Determining the network architecture is one of the most important and difficult tasks in ANN model development, what is the best way to fined the the optimum number of layers and the number of nodes in each of these nodes?
Hello Majid, I have been working with Neural Networks in the last few years. I am not an expert, but can tell you what I learned in my experience.
Also, in the link attached, you will find a good discussion about determining the number of layers and nodes in each layer of a neural network.
In summary, the discussion says that the choice of the number of hidden layers must be preceded by an understanding of the nature of the input and output variables of the model. If the data is linearly separable you will be able to get good results with no hidden layers, but this will, in many cases, won't be the case, because NN are usually used for more complex relationships between input and output. Besides this, in most cases one hidden layer will be enough (read through the link for more detail).
Respecting the number of nodes in the hidden layer, it is common practice to use a number that is between the number of input nodes and output nodes. There are a few recommended ways to optimize the number of nodes in the hidden layer, mainly, using a training and validation sets and comparing training error with validation error with different configurations until the minimum validation error is achieved.
There are a cup of information method to build the number of neurons automatically using kernel learning, see my recent publications please. Regards, Dr. Song
In order to solve this problem it is necessary to clearly define its terms. What we have at the input and at the output we expect? On what type of neural network, we focus: direct distribution network, a recurrent neural network? What should be the memory capacity of a neural network? In principle, a full mesh of (single or double) recurrent neural network, we can form a network of any configuration. One approach to finding the optimal structure of the neural network is considered in the article: Osipov V. Yu. Optimization of Associative Intelligent Systems / Mehatronika, avtomatizacija, upravlenie 03/2011.

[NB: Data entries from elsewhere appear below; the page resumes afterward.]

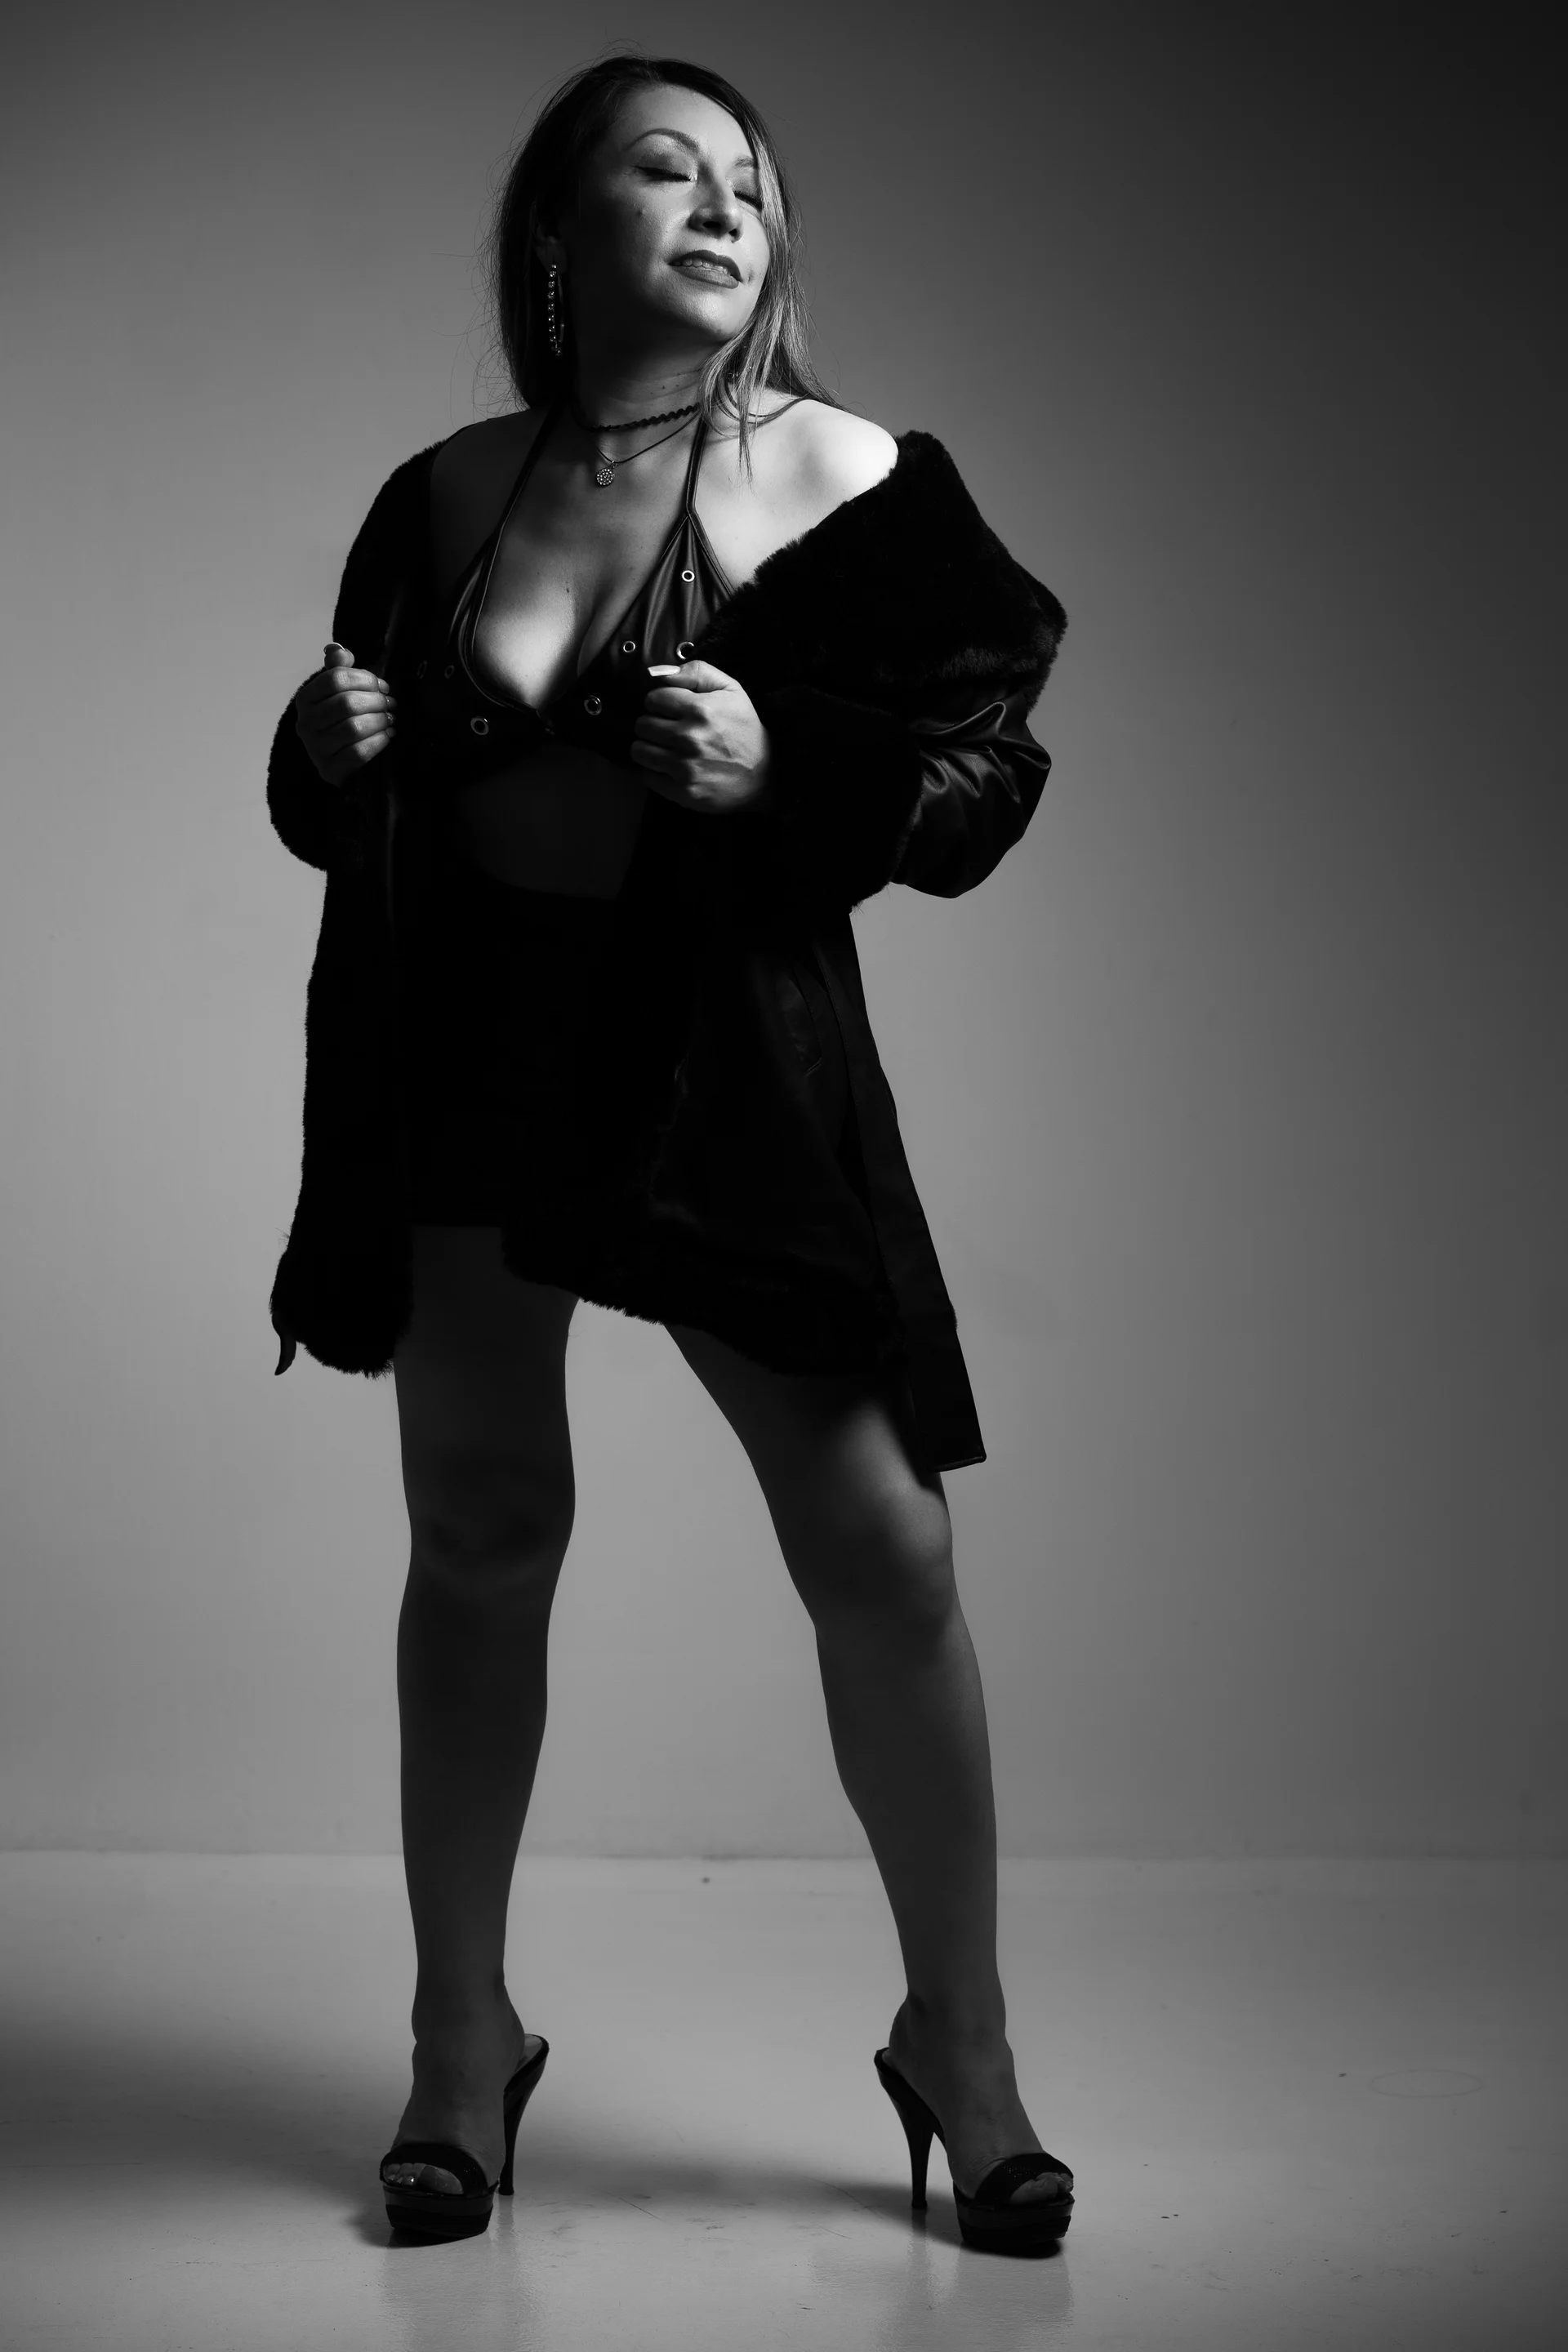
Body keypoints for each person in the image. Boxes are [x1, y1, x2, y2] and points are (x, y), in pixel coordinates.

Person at [266, 52, 1073, 2253]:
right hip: (464, 1052)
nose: (727, 207)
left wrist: (786, 763)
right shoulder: (448, 488)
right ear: (560, 228)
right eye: (667, 168)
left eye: (754, 184)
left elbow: (986, 775)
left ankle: (963, 2048)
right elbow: (360, 786)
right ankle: (460, 2042)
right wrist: (320, 752)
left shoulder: (852, 474)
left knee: (881, 1545)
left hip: (712, 1070)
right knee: (481, 1525)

Much of the formal theory concerning feedforward neural networks comes from the work of Kolmogorov and later that of Cybenko on Universal approximation theorem.
In practices, a single hidden layer is sufficient for any continuous function and two layers are sufficient for any computable function (continuous or not). Deep learning methods and convolution networks have shown us that additional hidden layers can generate more beneficial features within the layers of the network. Further to this, internal architectures such as receptive fields from one layer to the next provide useful inductive bias (overcomes scale, rotation, translation invariances) for problems such as object classification in images.
You can never use too many hidden nodes, provided that you ensure the model is not over-fit to the training data (by using a validation set, weight decay, or some other form of regularizer). The only cost is the increased training time.
There re basically two different approaches, control the layers and numbers of neurons. For recurrent single hidden layer, please see my Jordan network paper. For kernel method, the hidden layer has infinity dimension, the number of output layers can be sparcified, see my linear kernel papers. Both are uploaded at the research gate.
Your question is one of the first kinds of questions that were asked about neural networks when they began to be actively investigated in the late 1980's and early 1990's. You will find good answers to your questions by going back to papers from that timeframe, and by reading some classic books on neural networks.
One of the most classic papers in the field is Sejnowski's work:
◾Gorman, R. P. Sejnowski, T. J. Analysis of Hidden Units in a Layered Network Trained to Classify Sonar Targets, Neural Networks, 1, 75-89, 1988 (PDF: http://papers.cnl.salk.edu/PDFs/Analysis%20of%20Hidden%20Units%20in%20a%20Layered%20Network%20Trained%20to%20Classify%20Sonar%20Targets%201988-2996.pdf)
If you can get a hold of my earlier book, "Handbook of Neural Computing Applications" (Academic, 1990), take a look at the REFERENCES at the ends of Chapters 7 & 8 (Multilayer Feed-foward Networks, Parts I & II) and 15 (Configuring and Optimizing the Back-Propagation Network).
While this is going back in time a bit, you'll find that researchers from this timeframe were very interested in this question, and there are a lot of good papers from this era that will be useful for you.